Дверь подвала со скрипом отворилась, и в полосе света появился силуэт отца. Он стоял на пороге, прижимая платок к носу, его глаза с недоумением всматривались в густой, сероватый сумрак. Валера видел его почти идеально — не глазами, которые теперь были застывшими стеклянными линзами, а всем своим телом, ставшим частью этого пространства. Он чувствовал, как отец делает первый осторожный шаг, как его подошвы касаются бетонного пола, и как в воздухе разносится тревожный, пульсирующий ритм живого сердца, который в этом храме тишины звучал как вульгарный шум.

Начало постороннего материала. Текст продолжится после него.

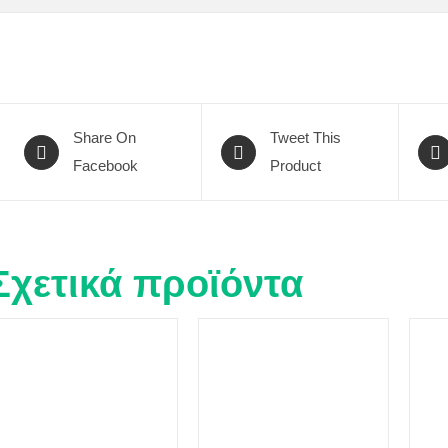
Share On
Tweet This
Facebook
Product
Σχετικά προϊόντα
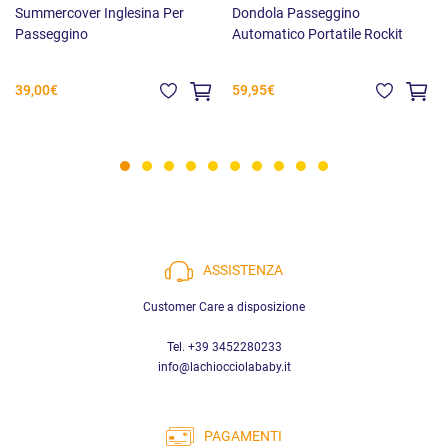
Summercover Inglesina Per
Dondola Passeggino
Passeggino
Automatico Portatile Rockit
39,00€
59,95€
ASSISTENZA
Customer Care a disposizione
Tel. +39 3452280233
info@lachiocciolababy.it
PAGAMENTI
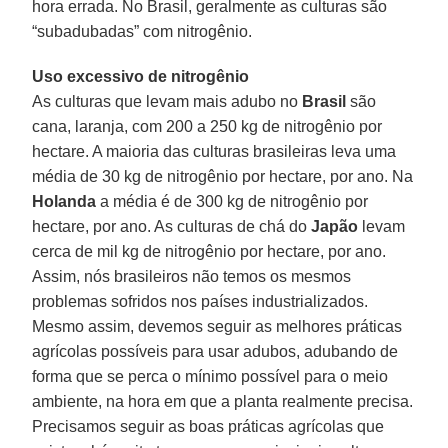
hora errada. No Brasil, geralmente as culturas são
“subadubadas” com nitrogênio.
Uso excessivo de nitrogênio
As culturas que levam mais adubo no
Brasil
são
cana, laranja, com 200 a 250 kg de nitrogênio por
hectare. A maioria das culturas brasileiras leva uma
média de 30 kg de nitrogênio por hectare, por ano. Na
Holanda
a média é de 300 kg de nitrogênio por
hectare, por ano. As culturas de chá do
Japão
levam
cerca de mil kg de nitrogênio por hectare, por ano.
Assim, nós brasileiros não temos os mesmos
problemas sofridos nos países industrializados.
Mesmo assim, devemos seguir as melhores práticas
agrícolas possíveis para usar adubos, adubando de
forma que se perca o mínimo possível para o meio
ambiente, na hora em que a planta realmente precisa.
Precisamos seguir as boas práticas agrícolas que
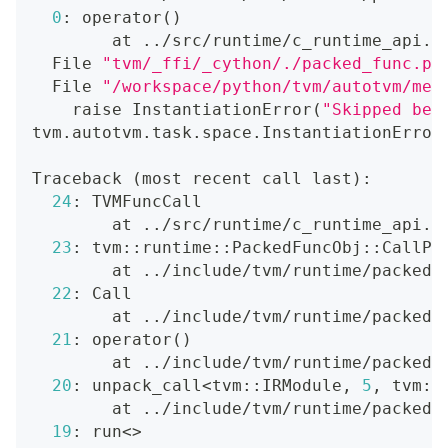
0
: operator
(
)
        at 
..
/src/runtime/c_runtime_api.c
  File 
"tvm/_ffi/_cython/./packed_func.px
  File 
"/workspace/python/tvm/autotvm/mea
    raise InstantiationError
(
"Skipped bec
tvm.autotvm.task.space.InstantiationError
Traceback 
(
most recent call last
)
:
24
: TVMFuncCall
        at 
..
/src/runtime/c_runtime_api.c
23
: tvm::runtime::PackedFuncObj::CallPa
        at 
..
/include/tvm/runtime/packed_
22
: Call
        at 
..
/include/tvm/runtime/packed_
21
: operator
(
)
        at 
..
/include/tvm/runtime/packed_
20
: unpack_call
<
tvm::IRModule, 
5
, tvm::
        at 
..
/include/tvm/runtime/packed_
19
: run
<>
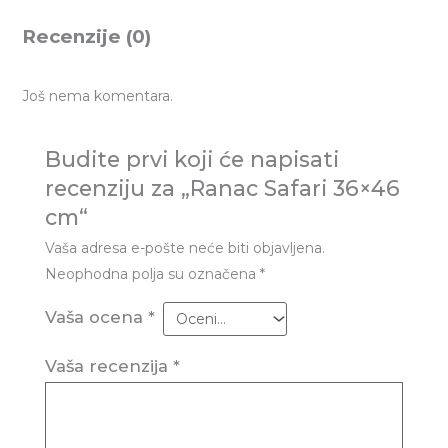
Recenzije (0)
Još nema komentara.
Budite prvi koji će napisati
recenziju za „Ranac Safari 36×46
cm“
Vaša adresa e-pošte neće biti objavljena.
Neophodna polja su označena
*
Vaša ocena
*
Vaša recenzija
*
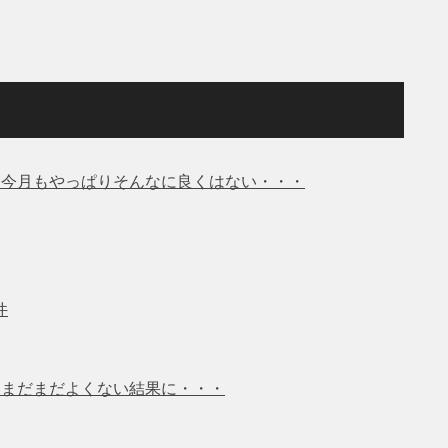
％ 今月もやっぱりそんなに良くはない・・・
件
％ まだまだよくない結果に・・・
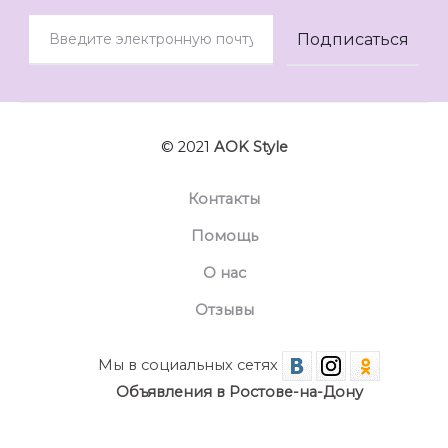
© 2021
AOK Style
Контакты
Помощь
О нас
Отзывы
Мы в социальных сетях
Объявления в Ростове-на-Дону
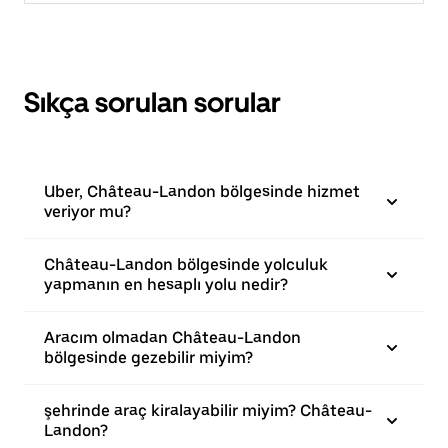
Sıkça sorulan sorular
Uber, Château-Landon bölgesinde hizmet
veriyor mu?
Château-Landon bölgesinde yolculuk
yapmanın en hesaplı yolu nedir?
Aracım olmadan Château-Landon
bölgesinde gezebilir miyim?
şehrinde araç kiralayabilir miyim? Château-
Landon?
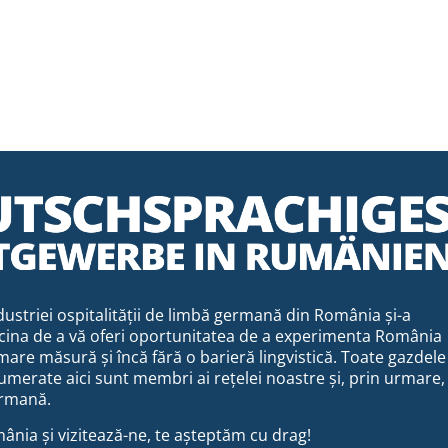
ustriei ospitalității de limbă germană din România și-a
cina de a vă oferi oportunitatea de a experimenta România
mare măsură și încă fără o barieră lingvistică. Toate gazdele
merate aici sunt membri ai rețelei noastre și, prin urmare,
rmană.
ânia și vizitează-ne, te așteptăm cu drag!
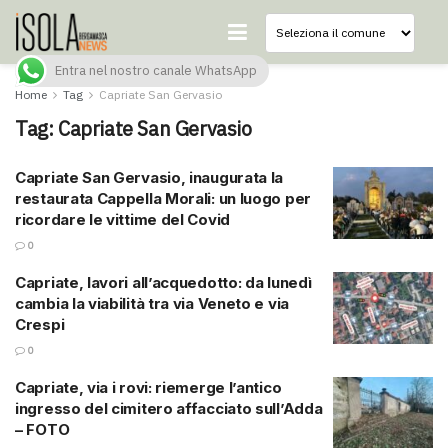
Entra nel nostro canale WhatsApp
Home
Tag
Capriate San Gervasio
Tag:
Capriate San Gervasio
Capriate San Gervasio, inaugurata la
restaurata Cappella Morali: un luogo per
ricordare le vittime del Covid
0
Capriate, lavori all’acquedotto: da lunedì
cambia la viabilità tra via Veneto e via
Crespi
0
Capriate, via i rovi: riemerge l’antico
ingresso del cimitero affacciato sull’Adda
– FOTO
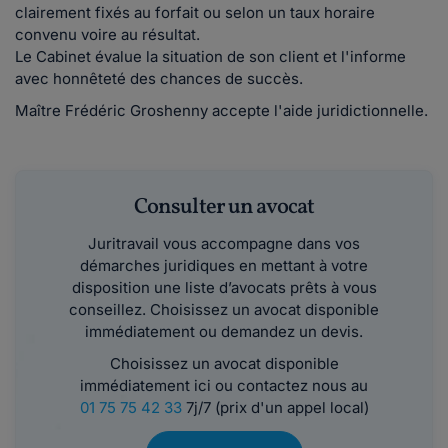
clairement fixés au forfait ou selon un taux horaire
convenu voire au résultat.
Le Cabinet évalue la situation de son client et l'informe
avec honnêteté des chances de succès.
Maître Frédéric Groshenny accepte l'aide juridictionnelle.
Consulter un avocat
Juritravail vous accompagne dans vos
démarches juridiques en mettant à votre
disposition une liste d’avocats prêts à vous
conseillez. Choisissez un avocat disponible
immédiatement ou demandez un devis.
Choisissez un avocat disponible
immédiatement ici ou contactez nous au
01 75 75 42 33
7j/7 (prix d'un appel local)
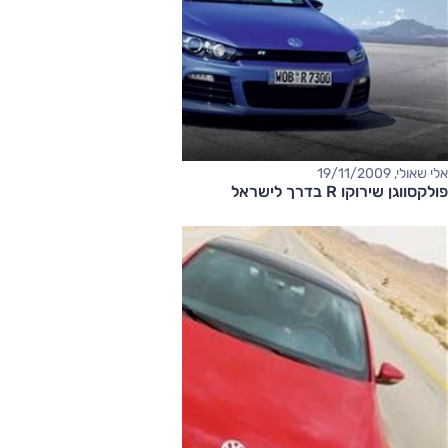
אלי שאולי, 19/11/2009
פולקסווגן שירוקו R בדרך לישראל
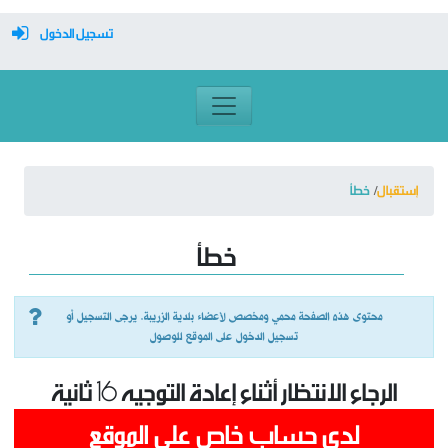
تسجيل الدخول
معرف تسجيل الدخول
كلمة السر
إستقبال
خطأ
تسجيل دخول تلقائي
خطأ
تسجيل الدخول
محتوى هذه الصفحة محمي ومخصص لأعضاء بلدية الزريبة. يرجى التسجيل أو
تسجيل الدخول على الموقع للوصول
التسجيل
الرجاء الانتظار أثناء إعادة التوجيه
16
ثانية
نسيت كلمة المرور
لدي حساب خاص على الموقع
النتائج الأولية للمناظرة الخارجية لانتداب تقني اختصاص هندسة مدنية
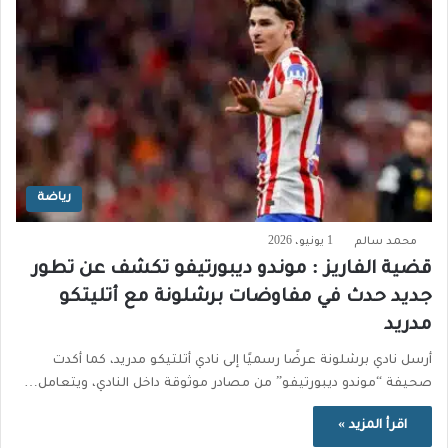
رياضة
محمد سالم
1 يونيو، 2026
قضية الفاريز : موندو ديبورتيفو تكشف عن تطور
جديد حدث في مفاوضات برشلونة مع أتليتكو
مدريد
أرسل نادي برشلونة عرضًا رسميًا إلى نادي أتلتيكو مدريد، كما أكدت
صحيفة “موندو ديبورتيفو” من مصادر موثوقة داخل النادي، ويتعامل…
اقرأ المزيد »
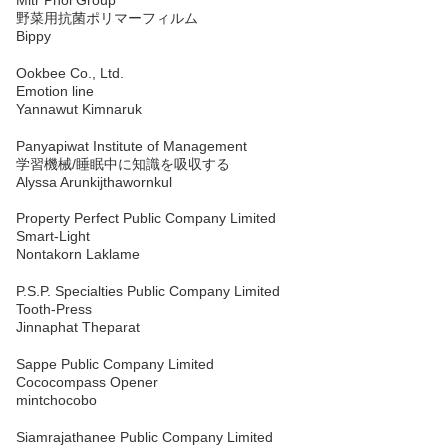
Mitr Phol Group
野菜用抗菌ポリマーフィルム
Bippy
Ookbee Co., Ltd.
Emotion line
Yannawut Kimnaruk
Panyapiwat Institute of Management
学習機械/睡眠中に知識を吸収する
Alyssa Arunkijthawornkul
Property Perfect Public Company Limited
Smart-Light
Nontakorn Laklame
P.S.P. Specialties Public Company Limited
Tooth-Press
Jinnaphat Theparat
Sappe Public Company Limited
Cococompass Opener
mintchocobo
Siamrajathanee Public Company Limited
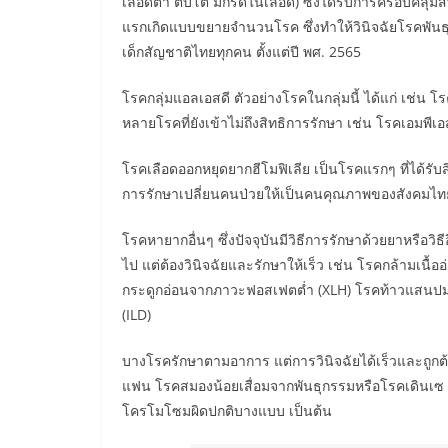
เลือดต่ำ ตับโต มีกรดในเลือด) ซึ่งได้รับการครอบคลุม
แรกเกิดแบบขยายจำนวนโรค ซึ่งทำให้วินิจฉัยโรคพันธุ
เด็กสัญชาติไทยทุกคน ตั้งแต่ปี พศ. 2565
โรคกลุ่มแอลเอสดี ตัวอย่างโรคในกลุ่มนี้ ได้แก่ เช่น โรค
หลายโรคที่ยังเข้าไม่ถึงสิทธิการรักษา เช่น โรคเอมพี
โรคเลือดออกหยุดยากฮีโมฟิเลีย เป็นโรคแรกๆ ที่ได้รับส
การรักษาเปลี่ยนคนป่วยให้เป็นคนคุณภาพของสังคมไท
โรคหายากอื่นๆ ซึ่งปัจจุบันมีวิธีการรักษาด้วยยาหรือว
ไป แต่ต้องวินิจฉัยและรักษาให้เร็ว เช่น โรคกล้ามเนื
กระดูกอ่อนจากภาวะฟอสเฟตต่ำ (XLH) โรคท้าวแสนปม 
(ILD)
บางโรครักษาตามอาการ แต่การวินิจฉัยได้เร็วและถูกต
แฟน โรคสมองน้อยเสื่อมจากพันธุกรรมหรือโรคเดินเซ
โครโมโซมผิดปกติบางแบบ เป็นต้น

Отец спустился на середину комнаты, и его взгляд наконец упал на «центральную композицию». Валера почувствовал прилив почти нежного восторга: он хотел увидеть выражение лица отца в момент, когда тот осознает масштаб его архитектурного триумфа. Он представлял, как расширятся зрачки отца, как он заметит знакомые черты матери, вплетенные в этот бледный узел плоти, и как он обнаружит в самом центре этого сплетения своего собственного сына — восковую, неподвижную статую с застывшей улыбкой.
«Валера?.. Господи, что это... что здесь произошло?» — голос отца дрогнул, превратившись в хриплый шепот. Он сделал еще один шаг, и его нога задела один из пустых шприцев, оставшихся после «самоконсервации». Звук металла о бетон прозвучал как финальный аккорд. Валера хотел закричать, чтобы отец не пугался, чтобы он просто подошел ближе и коснулся этой безупречной, инертной кожи, но он мог лишь ощущать, как в его застывших венах медленно перемещается последний, густой сгусток химического раствора.
Отец рухнул на колени рядом с ними. Его руки, всё еще теплые и живые, коснулись плеча Валеры. В этот момент Валера испытал почти физическое отвращение к этой теплоте. Ему казалось, что живая плоть отца оскверняет его стерильный, холодный мир. Он жаждал, чтобы этот контакт стал началом трансформации: чтобы отец перестал быть сторонним наблюдателем и стал частью их общего, статичного единства. Валера почувствовал, как его сознание, теперь полностью слившееся с химией и смертью, начинает тянуться к отцу, словно невидимая сеть, стремясь затянуть его в этот восковой плен.